• EXERCISE GOAL: A verbatim copy of the full data, with no pictures, is the expected answer.

******

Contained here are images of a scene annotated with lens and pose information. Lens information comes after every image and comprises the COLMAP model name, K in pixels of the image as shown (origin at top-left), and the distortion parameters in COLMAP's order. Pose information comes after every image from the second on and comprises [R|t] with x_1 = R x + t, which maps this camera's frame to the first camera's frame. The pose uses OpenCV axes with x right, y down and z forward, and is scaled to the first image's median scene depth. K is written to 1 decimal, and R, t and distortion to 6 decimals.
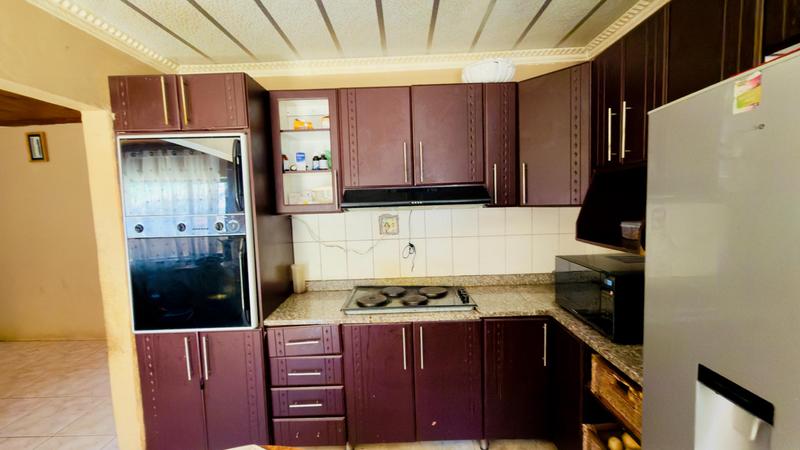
lens RADIAL K [[318.5, 0, 400.0], [0, 318.5, 225.0], [0, 0, 1]] dist [-0.001975, -0.000165]
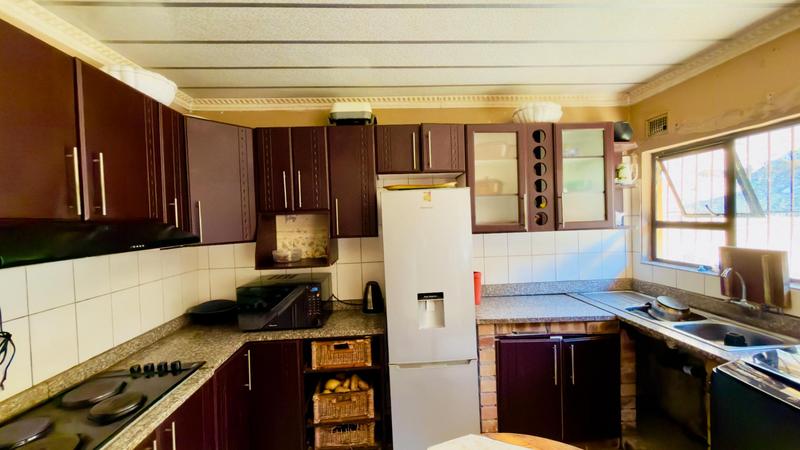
lens RADIAL K [[318.5, 0, 400.0], [0, 318.5, 225.0], [0, 0, 1]] dist [-0.001975, -0.000165]
pose [[-0.062210, 0.016444, 0.997928, -0.798077], [0.114321, 0.993401, -0.009242, -0.054739], [-0.991494, 0.113509, -0.063680, 0.601986]]
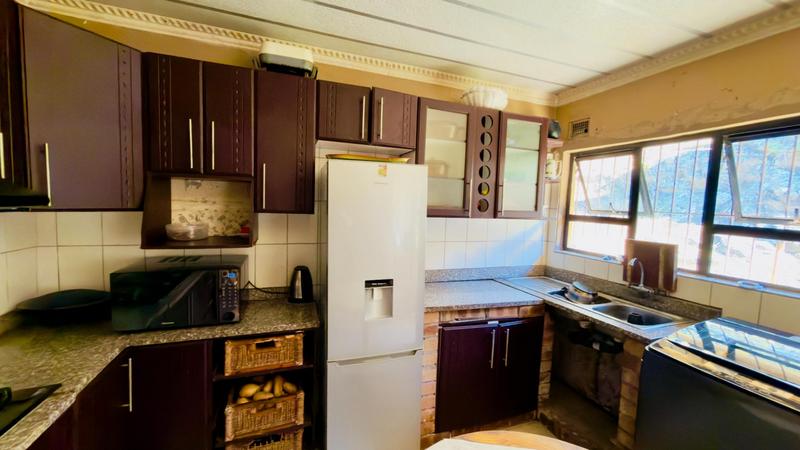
lens RADIAL K [[318.5, 0, 400.0], [0, 318.5, 225.0], [0, 0, 1]] dist [-0.001975, -0.000165]
pose [[-0.359914, -0.044120, 0.931942, -0.607729], [0.048886, 0.996617, 0.066062, -0.048605], [-0.931704, 0.069336, -0.356539, 0.750111]]
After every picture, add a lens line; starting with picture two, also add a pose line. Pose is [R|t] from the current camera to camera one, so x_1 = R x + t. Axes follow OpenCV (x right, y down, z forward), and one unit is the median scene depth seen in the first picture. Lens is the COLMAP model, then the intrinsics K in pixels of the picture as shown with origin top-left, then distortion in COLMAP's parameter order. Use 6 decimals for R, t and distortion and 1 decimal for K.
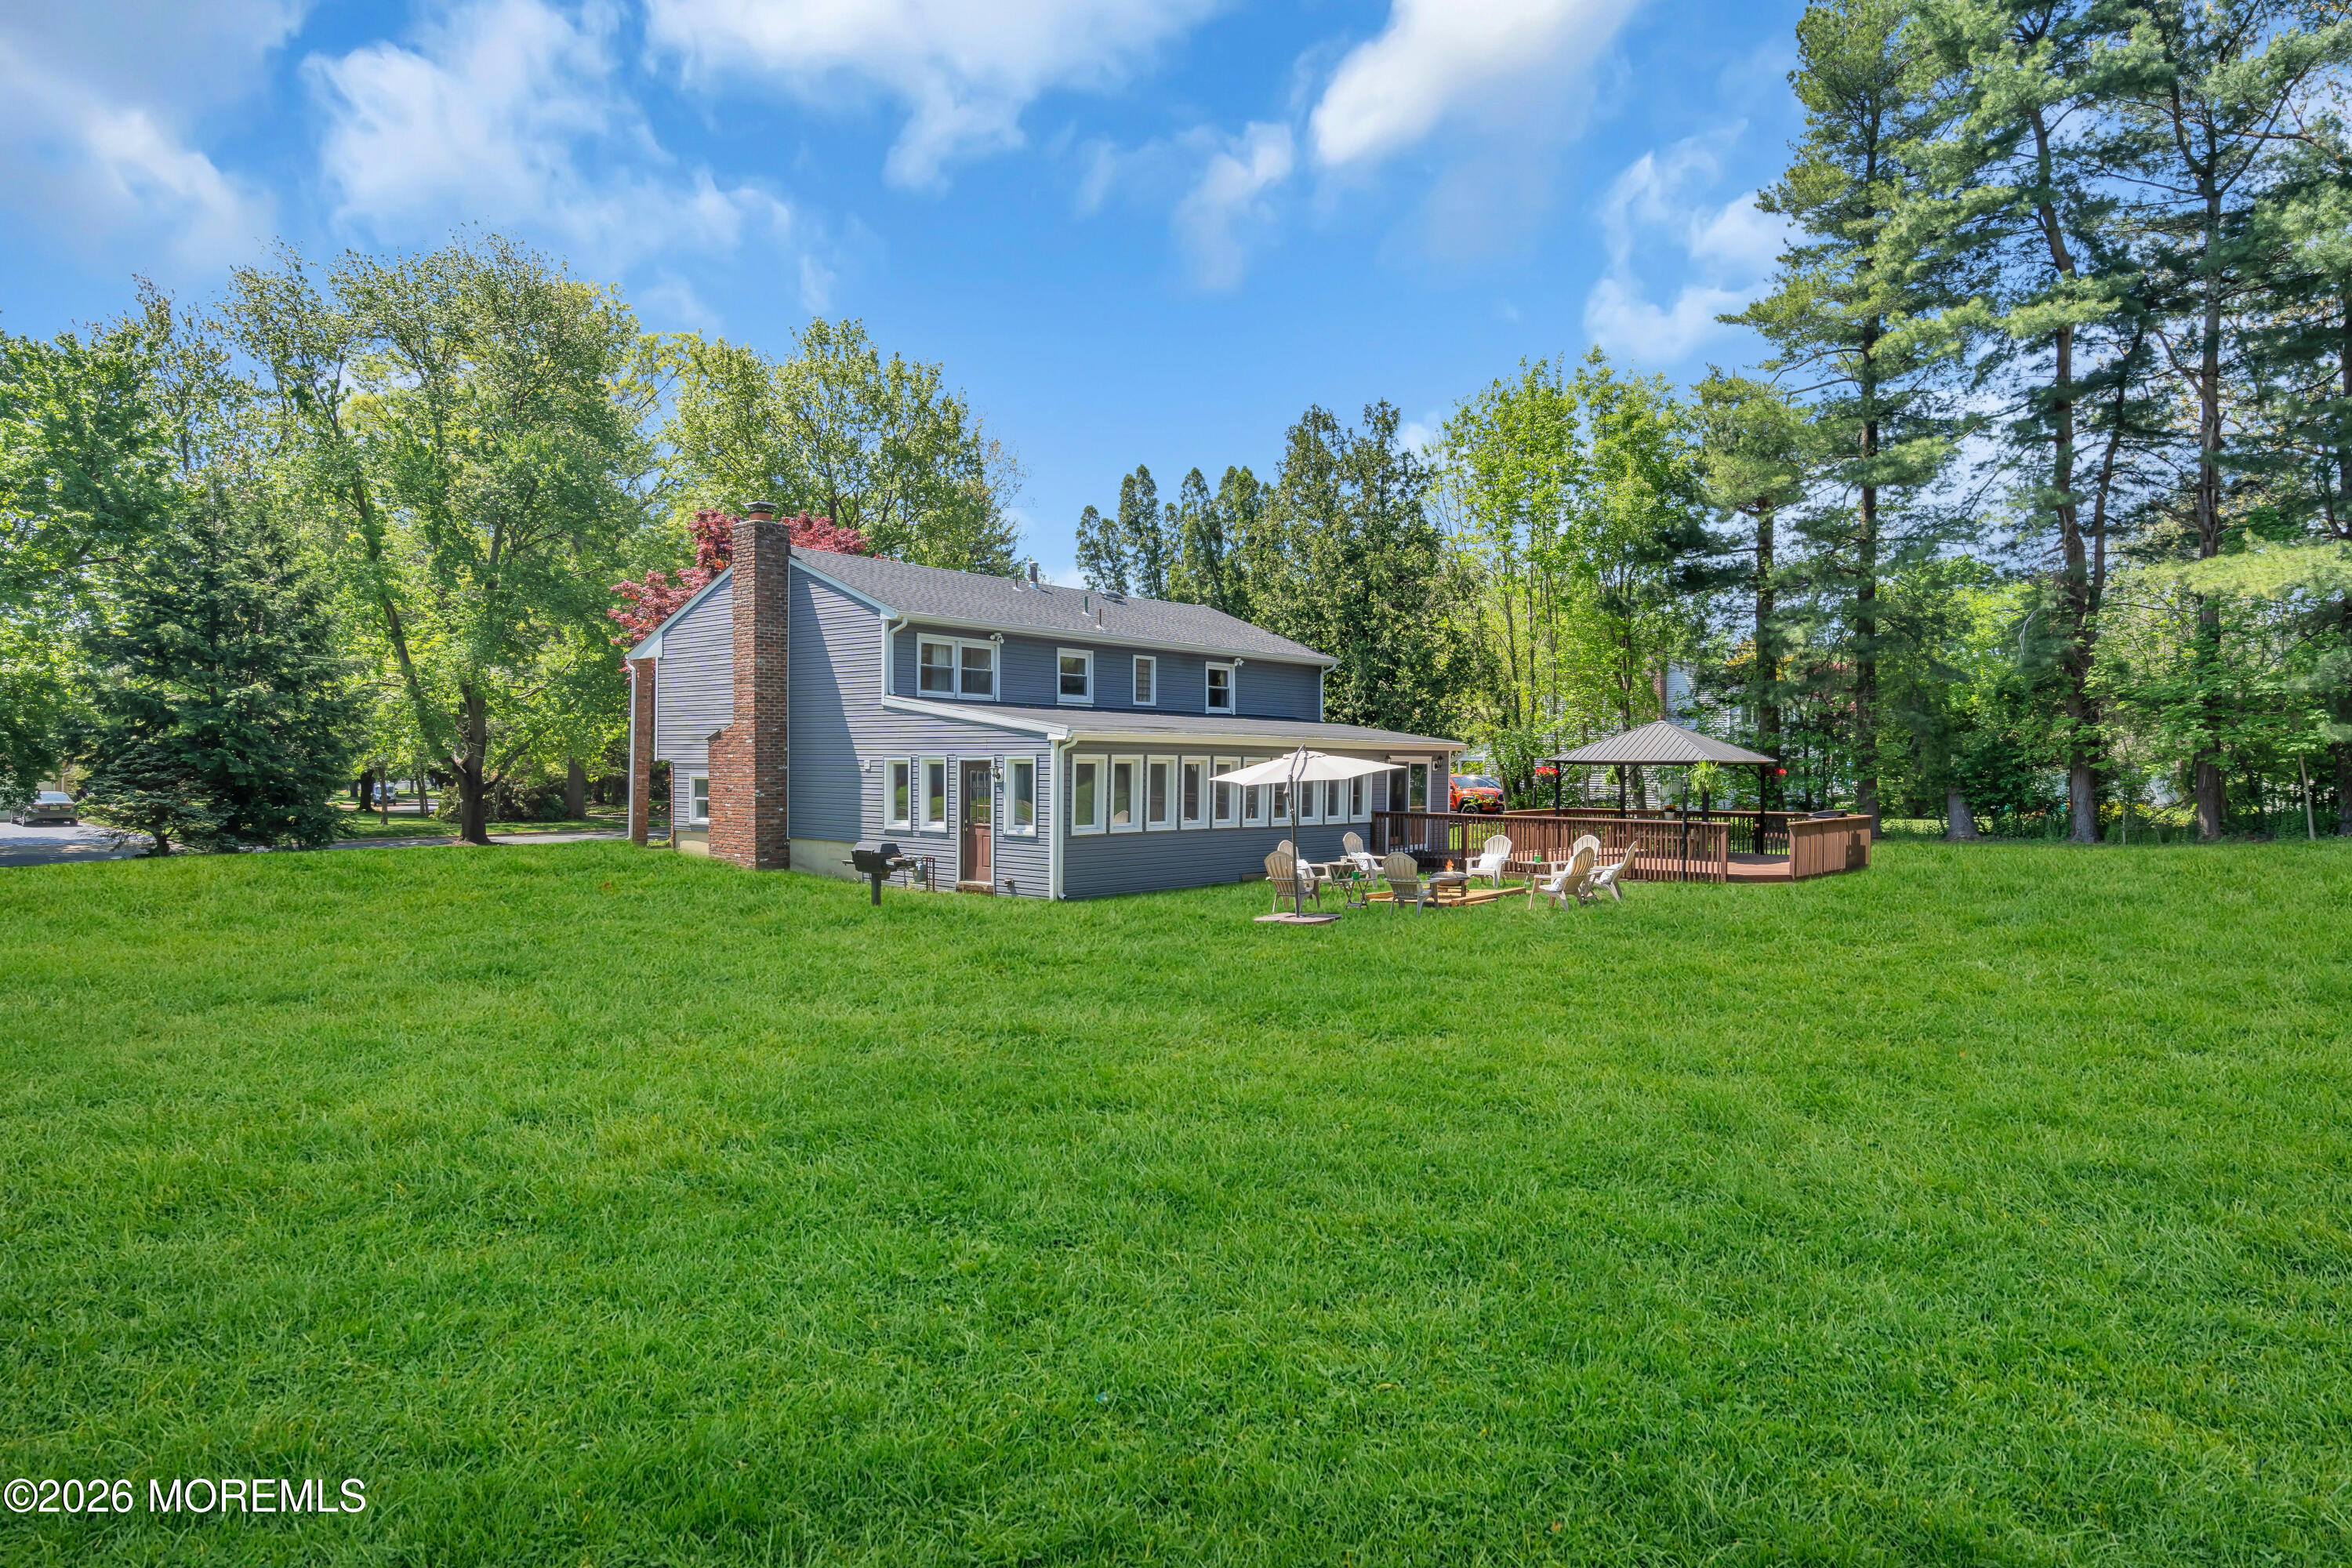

******

• REPLY TO THE TASK:
Contained here are images of a scene annotated with lens and pose information. Lens information comes after every image and comprises the COLMAP model name, K in pixels of the image as shown (origin at top-left), and the distortion parameters in COLMAP's order. Pose information comes after every image from the second on and comprises [R|t] with x_1 = R x + t, which maps this camera's frame to the first camera's frame. The pose uses OpenCV axes with x right, y down and z forward, and is scaled to the first image's median scene depth. K is written to 1 decimal, and R, t and distortion to 6 decimals.
lens RADIAL K [[318.5, 0, 400.0], [0, 318.5, 225.0], [0, 0, 1]] dist [-0.001975, -0.000165]
lens RADIAL K [[318.5, 0, 400.0], [0, 318.5, 225.0], [0, 0, 1]] dist [-0.001975, -0.000165]
pose [[-0.062210, 0.016444, 0.997928, -0.798077], [0.114321, 0.993401, -0.009242, -0.054739], [-0.991494, 0.113509, -0.063680, 0.601986]]
lens RADIAL K [[318.5, 0, 400.0], [0, 318.5, 225.0], [0, 0, 1]] dist [-0.001975, -0.000165]
pose [[-0.359914, -0.044120, 0.931942, -0.607729], [0.048886, 0.996617, 0.066062, -0.048605], [-0.931704, 0.069336, -0.356539, 0.750111]]
After every picture, add a lens line; starting with picture two, also add a pose line. Pose is [R|t] from the current camera to camera one, so x_1 = R x + t. Axes follow OpenCV (x right, y down, z forward), and one unit is the median scene depth seen in the first picture. Lens is the COLMAP model, then the intrinsics K in pixels of the picture as shown with origin top-left, then distortion in COLMAP's parameter order. Use 6 decimals for R, t and distortion and 1 decimal for K.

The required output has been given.